If you work with data at any scale, you have almost certainly encountered a familiar frustration: your analytical data lives in object storage as Parquet files — cheap, durable, infinitely scalable — but the moment you want to query that data sensibly, you need something else. You need to know which files belong to which tables. You need to know what columns each table has and what types those columns are. You need to know how the schema has changed over time, which files were added in which transaction, and what the data looked like at any particular point in the past. You need, in other words, a catalog.

Every lakehouse solution provides a catalog. Apache Iceberg stores it as JSON manifests and Avro data files scattered through your data lake.

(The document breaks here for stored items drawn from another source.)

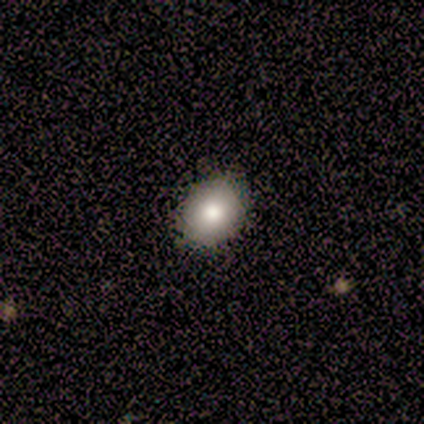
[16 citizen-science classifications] This is clearly a smooth galaxy (88%). How rounded: likely in between (71%). Merging: clearly none (94%).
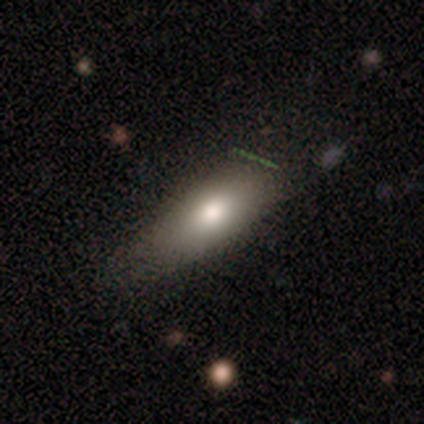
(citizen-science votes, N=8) Smooth or featured: smooth — 50% (tied with featured or disk — 50%)
How rounded: in between — 75% (cigar-shaped — 25%)
Merging: minor disturbance — 62% (none — 25%)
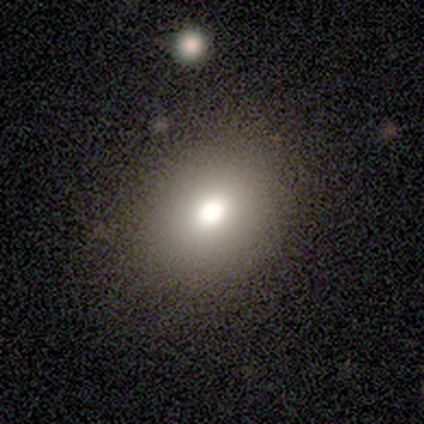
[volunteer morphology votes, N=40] smooth_or_featured: smooth (p=0.78) [alt: featured or disk p=0.12]
how_rounded: round (p=0.65) [alt: in between p=0.35]
merging: none (p=0.39) [alt: minor disturbance p=0.06]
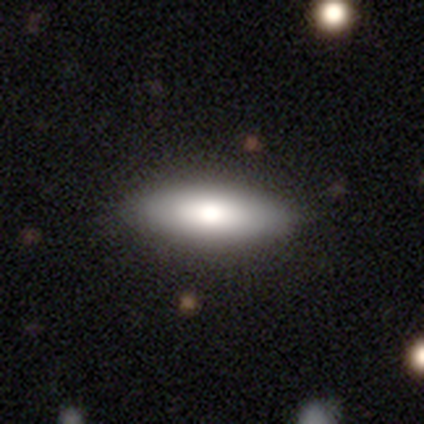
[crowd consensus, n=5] A smooth galaxy with no disk features (60%) that is in between round and cigar-shaped (67%). Merging: none (100%).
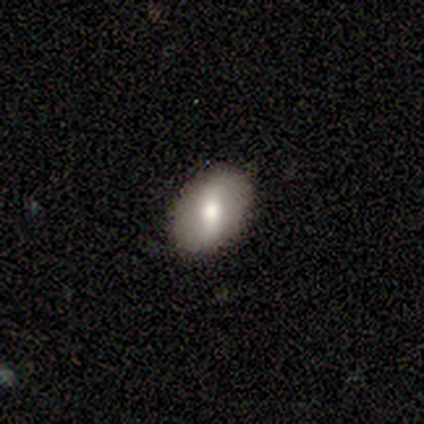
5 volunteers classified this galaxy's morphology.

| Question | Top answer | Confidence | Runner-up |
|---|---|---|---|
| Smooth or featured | smooth | 80% | featured or disk (20%) |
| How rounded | in between | 75% | round (25%) |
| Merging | none | 100% | — |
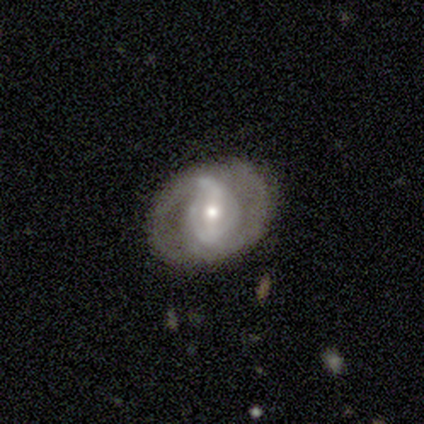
featured or disk 85%, smooth 8%, star or artifact 8%. Down the decision tree: edge-on disk — no (97%); bar — weak (36%); spiral arms — yes (76%); spiral arm count — 2 (48%); spiral winding — tight (40%); bulge size — moderate (45%); merging — none (70%).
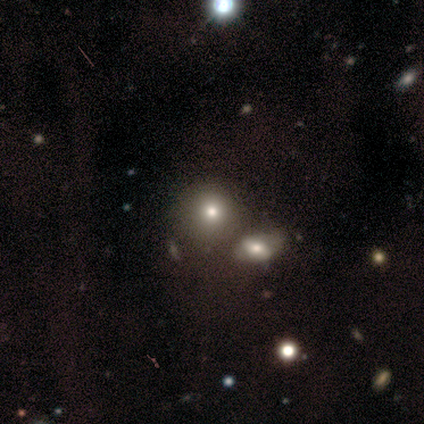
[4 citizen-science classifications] Volunteers were most divided on "how rounded": in between: 67%, round: 33%, cigar-shaped: 0%. More confident: smooth or featured — smooth (75%); merging — none (67%).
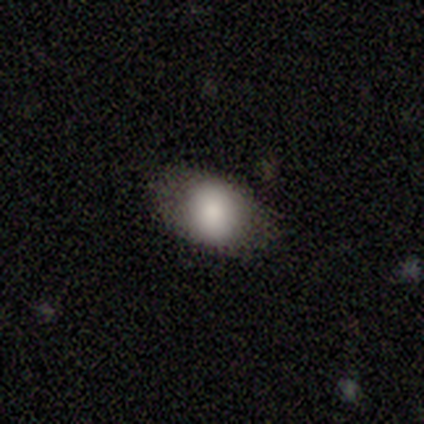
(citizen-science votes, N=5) This is clearly a smooth galaxy (80%). How rounded: likely in between (75%). Merging: clearly none (80%).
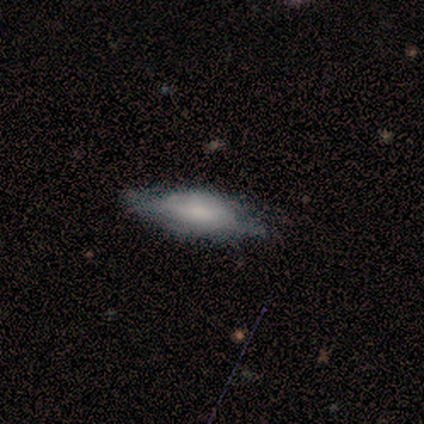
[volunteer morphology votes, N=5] Smooth or featured?
  - smooth: 60% *
  - featured or disk: 40%
  - star or artifact: 0%
How rounded?
  - in between: 67% *
  - cigar-shaped: 33%
  - round: 0%
Merging?
  - none: 100% *
  - minor disturbance: 0%
  - major disturbance: 0%
  - merger: 0%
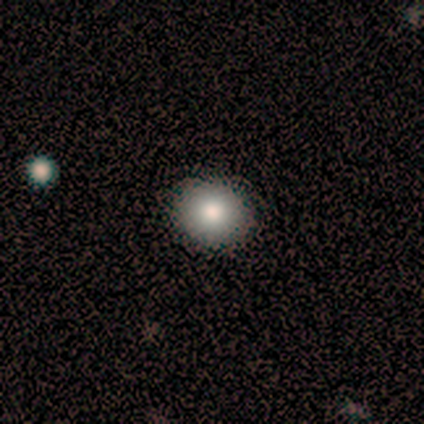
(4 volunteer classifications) A smooth galaxy with no disk features (75%) that is round (100%).

Vote fractions:
- Smooth or featured? smooth: 75% / featured or disk: 25% / star or artifact: 0%
- How rounded? round: 100% / in between: 0% / cigar-shaped: 0%
- Merging? none: 100% / minor disturbance: 0% / major disturbance: 0% / merger: 0%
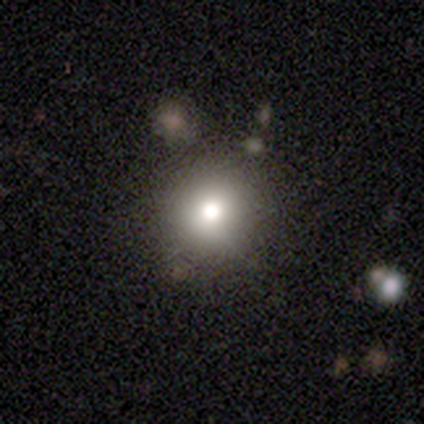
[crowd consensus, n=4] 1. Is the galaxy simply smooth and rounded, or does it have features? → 50% smooth, 25% featured or disk, 25% star or artifact.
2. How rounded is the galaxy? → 100% round, 0% in between, 0% cigar-shaped.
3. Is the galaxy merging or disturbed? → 100% none, 0% minor disturbance, 0% major disturbance, 0% merger.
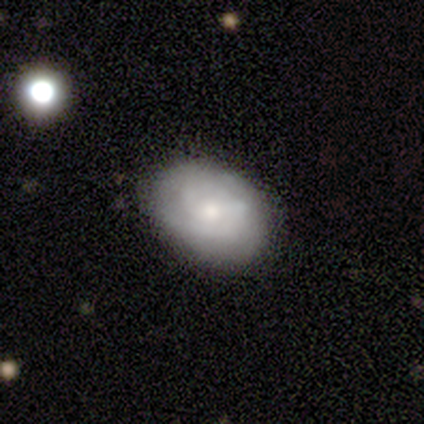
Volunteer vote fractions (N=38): A featured or disk galaxy (47%) with no bar (67%), 2 (65%) tight (59%) spiral arms (94%) and a small central bulge (50%).

Vote fractions:
- Smooth or featured? featured or disk: 47% / smooth: 45% / star or artifact: 8%
- Edge-on disk? no: 100% / yes: 0%
- Bar? no: 67% / weak: 33% / strong: 0%
- Spiral arms? yes: 94% / no: 6%
- Spiral winding? tight: 59% / medium: 29% / loose: 12%
- Spiral arm count? 2: 65% / can't tell: 24% / 3: 12% / 1: 0% / 4: 0% / more than 4: 0%
- Bulge size? small: 50% / moderate: 39% / dominant: 6% / none: 6% / large: 0%
- Merging? none: 71% / minor disturbance: 23% / major disturbance: 6% / merger: 0%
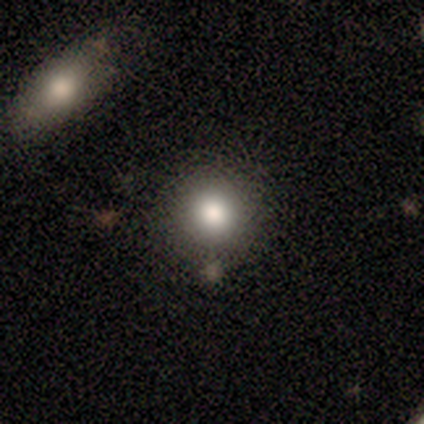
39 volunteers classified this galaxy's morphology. Q: Smooth or featured?
A: smooth (85%); runner-up: featured or disk (8%)
Q: How rounded?
A: round (91%); runner-up: in between (9%)
Q: Merging?
A: none (83%); runner-up: minor disturbance (11%)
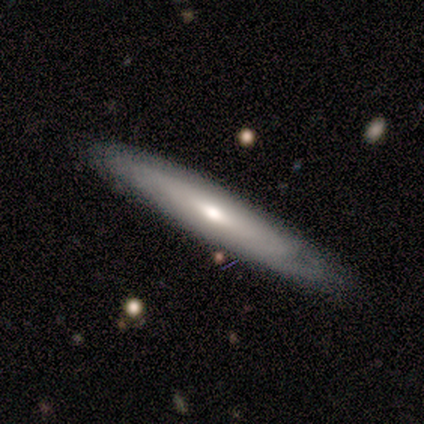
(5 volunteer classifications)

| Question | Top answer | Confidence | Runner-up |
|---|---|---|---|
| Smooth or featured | featured or disk | 60% | smooth (40%) |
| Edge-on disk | yes | 100% | — |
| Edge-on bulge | rounded | 67% | none (33%) |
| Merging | none | 100% | — |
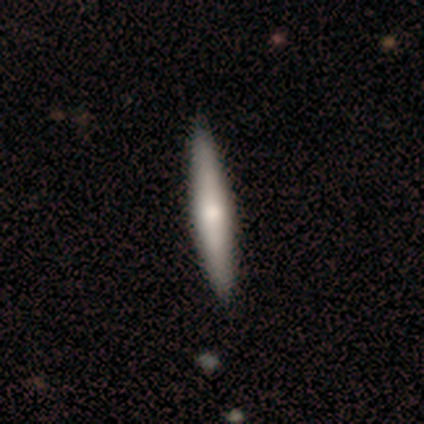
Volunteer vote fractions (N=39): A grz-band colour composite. It shows a smooth galaxy with no disk features (56%) that is cigar-shaped (91%). Merging: none (51%).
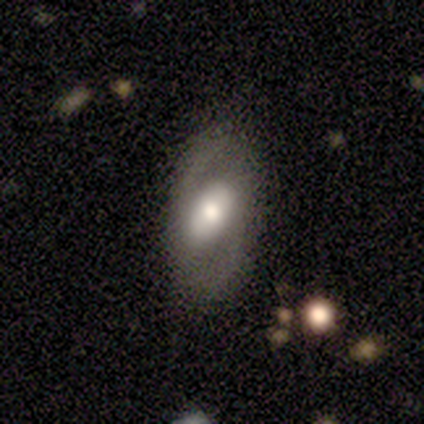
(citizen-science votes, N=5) Overall: featured or disk (100%). Edge-on disk: no (100%). Bar: strong (40%, tied with weak). Spiral arms: no (60%; yes 40%). Bulge size: moderate (60%; large 20%). Merging: none (80%).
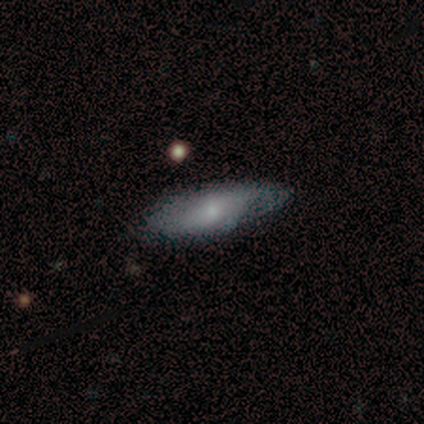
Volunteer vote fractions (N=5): This is clearly a featured or disk galaxy (80%). It is likely not viewed edge-on (75%). Bar: likely no (67%). Spiral arm pattern: clearly yes (100%). Spiral arm count: likely 2 (67%). Spiral winding: likely medium (67%). Central bulge: likely small (67%). Merging: likely minor disturbance (60%).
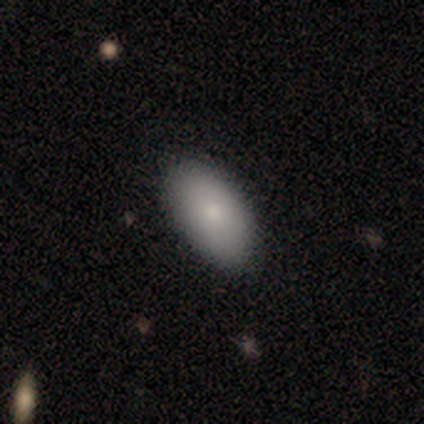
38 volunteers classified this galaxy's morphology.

Delta Lake stores it as a JSON transaction log alongside your Parquet files. Apache Hive delegates it to a centralized Metastore service backed by a relational database. AWS Glue provides it as a managed service with its own API. Each approach works, but each comes with a cost: either you are managing a complex file-format protocol (Iceberg, Delta) with all the operational challenges of distributed metadata, or you are running a database server (Hive Metastore, Glue, or the PostgreSQL/MySQL backend that powers them) with all the operational challenges of keeping a stateful service healthy.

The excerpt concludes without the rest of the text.